COLPO AL CERCHIO E ALLA BOTTE
Non chiamatela contraddizione, né tantomeno incidente di percorso. Quello a cui assistiamo nella gestione migratoria italiana non è il frutto di una schizofrenia involontaria, ma l’applicazione rigorosa di un metodo politico. Un metodo che si regge su un paradosso tanto evidente quanto rimosso dal dibattito pubblico. La simultanea necessità di aprire le porte per salvare l’economia e di chiuderle a parole per salvare il consenso.
I numeri, solitamente freddi e inappellabili, raccontano una storia che la propaganda fatica a contenere. Il governo ha programmato quasi mezzo milione di ingressi regolari per il triennio 2026–2028. Parliamo di oltre 165mila lavoratori l’anno. Non sono cifre lanciate a caso, ma la risposta disperata alle preghiere di Confindustria, delle associazioni agricole, del settore turistico e dell’assistenza familiare. L’Italia, strangolata dall’inverno demografico, ha un bisogno strutturale, quasi fisiologico, di manodopera straniera. Nei cantieri del PNRR, nelle serre del Sud, nelle RSA del Nord, la presenza migrante non è una scelta ideologica...è l’unica diga contro il collasso produttivo.
Eppure, questa verità aritmetica viene sistematicamente oscurata da una nebbia retorica sempre più fitta. Mentre si firmano i decreti per far entrare forza lavoro, la stessa maggioranza continua ad alimentare una narrazione apocalittica fatta di "sostituzioni etniche", minacce esistenziali e slogan sulla "remigrazione" agitati da figure chiave come Salvini o Vannacci. Siamo di fronte alla quintessenza del cinismo politico contemporaneo. Si tengono aperti i rubinetti dell’immigrazione perché il Pil lo impone, ma si soffia sulla paura perché i sondaggi lo premiano.
Il risultato è un sistema che parla una lingua in televisione e ne pratica un’altra in Gazzetta Ufficiale. Ma questa doppiezza non è priva di vittime. Il "Decreto Flussi", strumento teoricamente deputato a gestire questi ingressi, si rivela strutturalmente inadeguato, trasformandosi in una macchina che produce irregolarità. Procedure farraginose e quote scollegate dalla domanda reale spingono migliaia di persone nell’ombra, in attesa del prossimo condono che non risolverà il problema, ma si limiterà a tamponarlo.
Qui sta il cuore oscuro del metodo... l’irregolarità non è un fallimento del sistema, ma un suo prodotto funzionale. Un lavoratore irregolare è utile due volte. È utile a chi cerca manodopera a basso costo e senza diritti, ed è utilissimo a chi cerca un nemico pubblico da additare. Si alimenta così una confusione semantica deliberata tra irregolarità amministrativa e criminalità penale. Lo straniero senza documenti diventa, nell’immaginario collettivo, il criminale per antonomasia, capro espiatorio perfetto per coprire disagi sociali che hanno radici ben diverse dall’etnia, come la marginalità e l’assenza di welfare.
Anche la politica estera finisce ostaggio di questa recita. Accordi come il Piano Mattei o il protocollo con l’Albania vengono venduti come panacee, soluzioni definitive per fermare gli sbarchi e moltiplicare i rimpatri. La realtà dei dati, con rimpatri fermi a poche centinaia al mese, meno del periodo pre-Covid, ci dice altro. La gestione dei flussi è una merce di scambio internazionale costosa e poco efficace, lontana anni luce dalle semplificazioni da talk show.
Il vero nodo, in definitiva, è l’assenza di onestà intellettuale. Ammettere che l’Italia dipende dall’immigrazione richiederebbe il coraggio di costruire politiche di integrazione serie, investimenti, formazione, accoglienza diffusa. Richiederebbe di smettere di usare la paura come un bancomat elettorale. Ma finché l’emergenza renderà più della soluzione, e finché il cinismo costerà meno della verità, l’ipocrisia rimarrà non un difetto da correggere, ma la trave portante del sistema Italia.

Voci dei dati archiviati:
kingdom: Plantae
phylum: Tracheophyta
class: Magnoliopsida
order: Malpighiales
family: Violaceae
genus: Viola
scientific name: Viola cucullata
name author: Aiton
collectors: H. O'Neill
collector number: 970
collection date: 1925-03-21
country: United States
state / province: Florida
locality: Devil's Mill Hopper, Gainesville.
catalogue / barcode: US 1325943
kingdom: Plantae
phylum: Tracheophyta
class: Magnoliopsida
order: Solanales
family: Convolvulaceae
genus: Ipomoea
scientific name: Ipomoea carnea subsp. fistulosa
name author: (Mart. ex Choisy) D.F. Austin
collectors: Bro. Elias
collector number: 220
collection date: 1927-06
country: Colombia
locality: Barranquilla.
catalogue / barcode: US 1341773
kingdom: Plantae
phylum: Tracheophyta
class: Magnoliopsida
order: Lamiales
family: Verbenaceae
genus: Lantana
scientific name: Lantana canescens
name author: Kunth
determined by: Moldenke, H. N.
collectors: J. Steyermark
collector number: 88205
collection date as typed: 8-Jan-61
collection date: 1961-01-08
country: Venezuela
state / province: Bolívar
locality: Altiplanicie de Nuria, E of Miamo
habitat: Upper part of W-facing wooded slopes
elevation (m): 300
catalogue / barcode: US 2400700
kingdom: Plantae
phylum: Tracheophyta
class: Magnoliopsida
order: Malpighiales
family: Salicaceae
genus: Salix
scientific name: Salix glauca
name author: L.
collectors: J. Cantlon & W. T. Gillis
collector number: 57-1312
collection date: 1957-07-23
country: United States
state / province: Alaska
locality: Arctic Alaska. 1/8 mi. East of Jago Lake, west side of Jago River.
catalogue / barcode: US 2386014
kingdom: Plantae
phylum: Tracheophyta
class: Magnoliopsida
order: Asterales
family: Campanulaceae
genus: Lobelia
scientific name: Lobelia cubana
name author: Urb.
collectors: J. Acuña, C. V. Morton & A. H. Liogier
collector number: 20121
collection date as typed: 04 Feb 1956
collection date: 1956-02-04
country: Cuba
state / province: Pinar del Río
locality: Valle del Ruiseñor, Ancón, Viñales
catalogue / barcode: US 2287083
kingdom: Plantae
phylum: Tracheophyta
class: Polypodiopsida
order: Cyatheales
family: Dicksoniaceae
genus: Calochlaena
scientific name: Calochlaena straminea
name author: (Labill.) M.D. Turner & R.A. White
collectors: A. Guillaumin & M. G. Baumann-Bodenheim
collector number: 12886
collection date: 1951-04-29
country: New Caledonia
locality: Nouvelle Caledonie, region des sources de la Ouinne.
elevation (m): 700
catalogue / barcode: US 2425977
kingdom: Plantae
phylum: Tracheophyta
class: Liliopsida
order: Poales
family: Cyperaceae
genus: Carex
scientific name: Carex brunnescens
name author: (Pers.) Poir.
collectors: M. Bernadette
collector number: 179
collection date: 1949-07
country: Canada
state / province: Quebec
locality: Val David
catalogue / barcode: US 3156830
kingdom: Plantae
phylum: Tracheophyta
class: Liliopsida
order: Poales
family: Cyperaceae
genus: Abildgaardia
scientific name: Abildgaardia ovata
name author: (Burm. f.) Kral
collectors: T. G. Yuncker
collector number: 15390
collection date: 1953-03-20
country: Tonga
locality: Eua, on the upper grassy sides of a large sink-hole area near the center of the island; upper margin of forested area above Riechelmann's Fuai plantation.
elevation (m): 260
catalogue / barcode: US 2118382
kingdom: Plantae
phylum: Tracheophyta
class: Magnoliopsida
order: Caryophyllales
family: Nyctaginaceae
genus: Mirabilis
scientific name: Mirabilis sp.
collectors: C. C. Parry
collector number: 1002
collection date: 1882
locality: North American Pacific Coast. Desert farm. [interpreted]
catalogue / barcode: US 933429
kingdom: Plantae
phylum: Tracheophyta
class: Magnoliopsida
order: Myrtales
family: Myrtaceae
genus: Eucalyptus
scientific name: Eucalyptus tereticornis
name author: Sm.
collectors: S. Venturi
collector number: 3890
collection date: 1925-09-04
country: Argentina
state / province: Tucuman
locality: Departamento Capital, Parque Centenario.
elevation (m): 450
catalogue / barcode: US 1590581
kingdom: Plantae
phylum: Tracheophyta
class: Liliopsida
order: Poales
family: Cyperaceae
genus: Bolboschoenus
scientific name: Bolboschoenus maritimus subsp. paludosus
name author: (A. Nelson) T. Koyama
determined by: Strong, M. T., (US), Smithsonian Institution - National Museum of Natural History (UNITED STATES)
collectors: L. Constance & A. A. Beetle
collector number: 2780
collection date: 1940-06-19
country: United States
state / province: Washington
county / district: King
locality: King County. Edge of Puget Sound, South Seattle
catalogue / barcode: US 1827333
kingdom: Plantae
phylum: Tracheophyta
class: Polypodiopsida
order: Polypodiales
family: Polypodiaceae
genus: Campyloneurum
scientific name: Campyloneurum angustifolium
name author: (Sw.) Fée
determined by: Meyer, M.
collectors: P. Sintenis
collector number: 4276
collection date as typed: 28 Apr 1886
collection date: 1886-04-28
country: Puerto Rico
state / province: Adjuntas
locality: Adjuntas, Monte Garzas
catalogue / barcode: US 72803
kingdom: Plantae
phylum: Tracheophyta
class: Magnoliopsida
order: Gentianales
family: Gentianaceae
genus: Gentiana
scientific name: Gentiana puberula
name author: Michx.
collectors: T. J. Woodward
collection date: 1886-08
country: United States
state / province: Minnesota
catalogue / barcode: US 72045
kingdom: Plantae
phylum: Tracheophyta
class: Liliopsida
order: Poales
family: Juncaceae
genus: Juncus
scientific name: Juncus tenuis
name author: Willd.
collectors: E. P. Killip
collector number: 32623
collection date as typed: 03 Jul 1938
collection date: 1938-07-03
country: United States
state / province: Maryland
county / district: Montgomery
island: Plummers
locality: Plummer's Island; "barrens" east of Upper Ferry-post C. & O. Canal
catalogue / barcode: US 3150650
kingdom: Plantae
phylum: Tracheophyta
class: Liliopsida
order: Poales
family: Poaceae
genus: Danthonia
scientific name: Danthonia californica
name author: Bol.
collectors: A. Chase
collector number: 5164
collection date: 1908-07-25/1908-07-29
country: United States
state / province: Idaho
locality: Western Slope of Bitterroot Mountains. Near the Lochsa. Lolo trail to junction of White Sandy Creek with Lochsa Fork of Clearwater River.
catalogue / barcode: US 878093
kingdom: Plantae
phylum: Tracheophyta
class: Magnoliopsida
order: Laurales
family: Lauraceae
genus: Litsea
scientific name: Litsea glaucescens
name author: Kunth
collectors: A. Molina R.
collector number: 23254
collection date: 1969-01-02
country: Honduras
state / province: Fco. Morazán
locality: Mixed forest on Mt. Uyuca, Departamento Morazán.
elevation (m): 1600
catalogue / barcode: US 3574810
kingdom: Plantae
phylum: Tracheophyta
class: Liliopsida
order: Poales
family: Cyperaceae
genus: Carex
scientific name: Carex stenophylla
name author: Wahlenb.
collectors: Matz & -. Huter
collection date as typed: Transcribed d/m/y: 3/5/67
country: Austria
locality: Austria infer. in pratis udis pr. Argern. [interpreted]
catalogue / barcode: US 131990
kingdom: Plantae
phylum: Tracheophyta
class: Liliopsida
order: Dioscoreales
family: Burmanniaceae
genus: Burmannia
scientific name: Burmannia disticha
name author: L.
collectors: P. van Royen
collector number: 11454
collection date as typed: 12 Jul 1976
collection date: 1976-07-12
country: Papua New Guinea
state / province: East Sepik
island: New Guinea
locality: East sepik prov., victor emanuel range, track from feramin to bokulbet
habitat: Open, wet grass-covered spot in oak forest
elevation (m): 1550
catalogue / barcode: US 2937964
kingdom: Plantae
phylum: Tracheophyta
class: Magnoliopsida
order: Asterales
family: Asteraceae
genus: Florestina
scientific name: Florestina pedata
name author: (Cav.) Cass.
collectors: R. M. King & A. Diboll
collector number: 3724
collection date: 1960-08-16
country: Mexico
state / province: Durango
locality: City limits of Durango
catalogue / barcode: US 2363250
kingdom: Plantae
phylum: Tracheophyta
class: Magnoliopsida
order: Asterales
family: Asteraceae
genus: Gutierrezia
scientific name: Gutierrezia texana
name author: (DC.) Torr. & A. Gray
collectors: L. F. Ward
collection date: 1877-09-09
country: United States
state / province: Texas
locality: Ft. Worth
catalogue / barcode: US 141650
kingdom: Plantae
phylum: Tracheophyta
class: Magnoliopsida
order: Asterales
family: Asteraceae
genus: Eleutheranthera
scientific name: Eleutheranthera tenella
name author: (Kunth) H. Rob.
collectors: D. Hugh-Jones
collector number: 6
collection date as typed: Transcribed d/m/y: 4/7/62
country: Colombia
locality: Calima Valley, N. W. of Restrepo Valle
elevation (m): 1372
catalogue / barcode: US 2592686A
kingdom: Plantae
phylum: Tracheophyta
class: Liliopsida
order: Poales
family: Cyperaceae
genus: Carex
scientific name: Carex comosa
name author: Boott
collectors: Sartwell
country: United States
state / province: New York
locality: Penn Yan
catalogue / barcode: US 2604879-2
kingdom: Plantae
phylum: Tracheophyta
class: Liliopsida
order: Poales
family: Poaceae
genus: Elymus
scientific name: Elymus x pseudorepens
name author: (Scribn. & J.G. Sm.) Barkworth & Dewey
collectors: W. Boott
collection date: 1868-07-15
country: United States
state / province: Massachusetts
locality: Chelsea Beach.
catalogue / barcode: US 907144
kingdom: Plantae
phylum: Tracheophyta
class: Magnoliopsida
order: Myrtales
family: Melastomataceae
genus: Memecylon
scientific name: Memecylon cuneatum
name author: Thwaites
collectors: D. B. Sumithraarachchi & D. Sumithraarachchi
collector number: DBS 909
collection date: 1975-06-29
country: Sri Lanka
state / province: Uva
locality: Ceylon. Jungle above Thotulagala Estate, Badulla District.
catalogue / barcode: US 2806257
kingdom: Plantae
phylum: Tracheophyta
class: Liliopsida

* ATTIVITÀ
Secondo l'articolo sulla gestione migratoria italiana, quanti ingressi regolari ha programmato il governo per il triennio 2026–2028?

* RISPOSTA ALL'ESERCIZIO
Quasi mezzo milione di ingressi regolari.